Veronica is a 50-year-old small-scale farmer. She has a contagious smile and an optimism for life despite the challenges she has encountered. She is a mother of six children and lives with her husband who is a boda boda (motorcycle taxi) driver. She grows maize for home consumption and sells the surplus for additional income. 10 years ago, Veronica began experiencing troubling symptoms, including a small mass on her neck. She visited several hospitals for lab tests and medication, but nothing seemed to help and the mass has grown. She has also gained weight and experiences shortness of breath and a fast heart. A friend told her about our medical partner, African Mission Healthcare (AMH) and she visited AMH's care center hoping for a clear diagnosis and treatment.
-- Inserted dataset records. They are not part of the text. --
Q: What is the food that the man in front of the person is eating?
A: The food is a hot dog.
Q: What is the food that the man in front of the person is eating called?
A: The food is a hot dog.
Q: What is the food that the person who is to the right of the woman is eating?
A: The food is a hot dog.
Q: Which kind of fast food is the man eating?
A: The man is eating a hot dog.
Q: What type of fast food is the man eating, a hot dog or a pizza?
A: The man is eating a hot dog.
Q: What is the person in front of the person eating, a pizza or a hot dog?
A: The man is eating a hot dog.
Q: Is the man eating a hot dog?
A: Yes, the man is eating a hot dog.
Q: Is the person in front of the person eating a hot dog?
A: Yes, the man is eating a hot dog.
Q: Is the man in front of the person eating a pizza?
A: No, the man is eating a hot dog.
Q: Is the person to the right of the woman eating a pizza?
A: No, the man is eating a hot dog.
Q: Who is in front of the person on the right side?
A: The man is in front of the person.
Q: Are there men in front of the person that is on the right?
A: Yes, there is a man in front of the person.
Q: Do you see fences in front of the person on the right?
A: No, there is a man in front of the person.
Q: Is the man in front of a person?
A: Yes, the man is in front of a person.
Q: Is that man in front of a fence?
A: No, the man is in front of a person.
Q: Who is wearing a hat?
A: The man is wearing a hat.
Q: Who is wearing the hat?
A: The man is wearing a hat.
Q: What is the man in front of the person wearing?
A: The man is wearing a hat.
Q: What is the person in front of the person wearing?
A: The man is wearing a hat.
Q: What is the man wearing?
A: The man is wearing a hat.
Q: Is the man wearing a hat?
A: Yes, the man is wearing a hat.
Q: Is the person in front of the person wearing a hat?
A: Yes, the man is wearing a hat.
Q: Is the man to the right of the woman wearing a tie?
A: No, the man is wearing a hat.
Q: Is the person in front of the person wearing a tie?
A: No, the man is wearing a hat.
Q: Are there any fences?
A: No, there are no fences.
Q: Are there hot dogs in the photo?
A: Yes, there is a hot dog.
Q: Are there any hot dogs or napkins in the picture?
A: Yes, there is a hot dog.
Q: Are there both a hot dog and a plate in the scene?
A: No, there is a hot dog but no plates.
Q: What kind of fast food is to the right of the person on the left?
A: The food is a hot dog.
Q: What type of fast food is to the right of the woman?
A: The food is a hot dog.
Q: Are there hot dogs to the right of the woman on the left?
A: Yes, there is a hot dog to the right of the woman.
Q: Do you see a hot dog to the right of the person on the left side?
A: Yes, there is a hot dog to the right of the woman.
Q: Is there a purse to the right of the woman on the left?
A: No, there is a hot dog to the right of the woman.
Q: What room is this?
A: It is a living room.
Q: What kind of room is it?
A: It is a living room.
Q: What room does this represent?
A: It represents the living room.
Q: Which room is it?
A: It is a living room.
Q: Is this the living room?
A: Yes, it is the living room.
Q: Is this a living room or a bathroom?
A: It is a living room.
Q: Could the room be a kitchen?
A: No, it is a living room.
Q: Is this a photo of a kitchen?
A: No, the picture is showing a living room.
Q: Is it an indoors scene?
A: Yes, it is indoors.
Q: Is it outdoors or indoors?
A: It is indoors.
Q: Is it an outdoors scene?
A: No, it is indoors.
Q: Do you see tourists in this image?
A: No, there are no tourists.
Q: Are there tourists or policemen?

She was diagnosed with an enlarged thyroid and surgery is recommended to prevent her symptoms from worsening. On October 19th, she will undergo a thyroidectomy at AMH's care center, where surgeons will remove all or part of her thyroid gland. This procedure will cost $936, and she and her family need help raising money. Veronica shared, "this condition is making me weak and I can’t work like before. I want to be strong for my children so that they can receive education and get their daily needs."